[[ Text excerpt open ]]

History of the CALL Program
Keene State College was one of the original five schools to host Elderhostel at its founding back in the early 1970s. After a long hiatus, Elderhostel returned to KSC in the early 1990’s when a former Dean of Arts and Humanities, Michael Haines, re-introduced a Summer Elderhostel program. Dr. Haines, a strong supporter of lifelong learning, had worked with Elderhostel in two other states since the mid-1970’s.
In the mid-1990’s, Dr. Haines was convinced by an old friend in the Boston Elderhostel headquarters to try a new program—the Institute for Learning in Retirement (ILR), an Elderhostel-affiliated program offered largely by Elderhostel sites for longer terms for local area residents. A handful of area Elderhostel veterans sat down with Dr. Haines in 1994-1995 and planned the first ILR at Keene State. They called the fledgling program the Cheshire Academy for Lifelong Learning, or CALL. The first CALL courses—about four or five offerings–were taught by KSC faculty, largely from the Arts and Humanities division. Before long, learned and experienced CALL members joined KSC faculty and others in expanding the offerings. In those early years, CALL membership ran to about 30-50 people from the Monadnock region. Eventually, the CALL program superseded all other Elderhostel offerings at the college.

[[ Text excerpt closed ]]
[[ Data provided open ]]

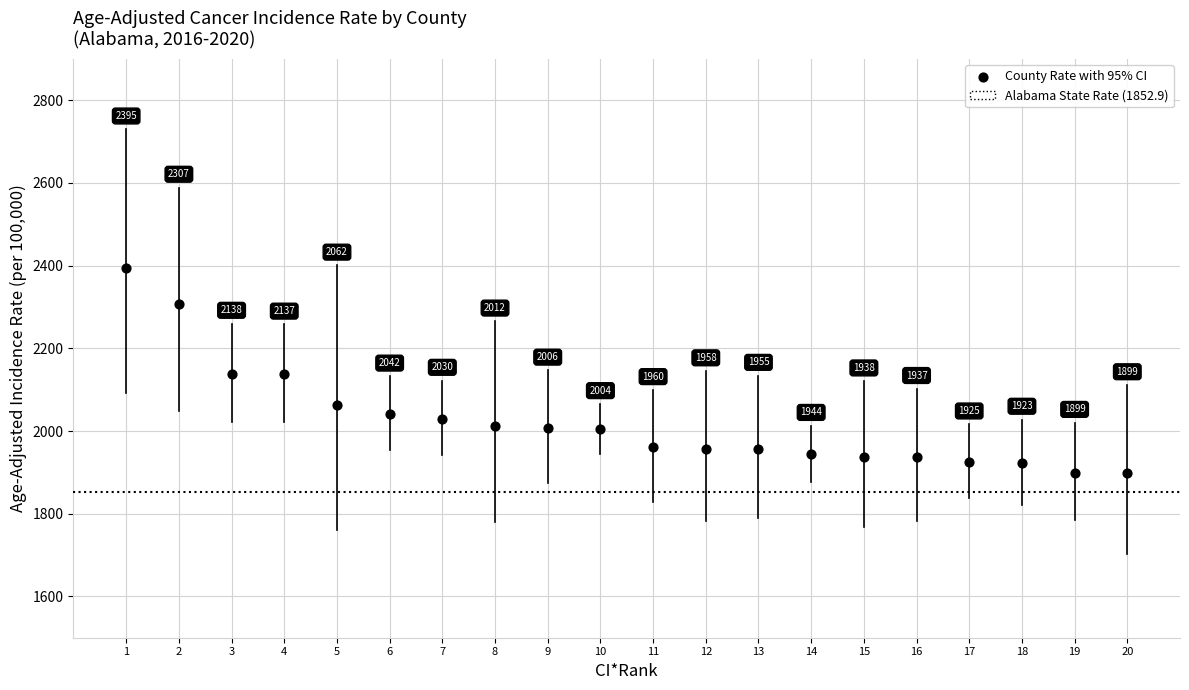

What is the range of X values (max minus min)?

19.0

[[ Data provided closed ]]

Please pick up the history of the CALL program at Keene State College and continue it from its last sentence. The listing comes from a different source than the text about the CALL program.

## Expected output
The intent of the CALL program, from its inception, has been to offer high-quality, non-credit courses, mainly Liberal Arts courses, to older citizens of the Monadnock region and to offer these courses for two short terms (early Fall and later Spring) at a reasonable cost. From the beginning, CALL members have been actively engaged in suggesting or even creating the course offerings.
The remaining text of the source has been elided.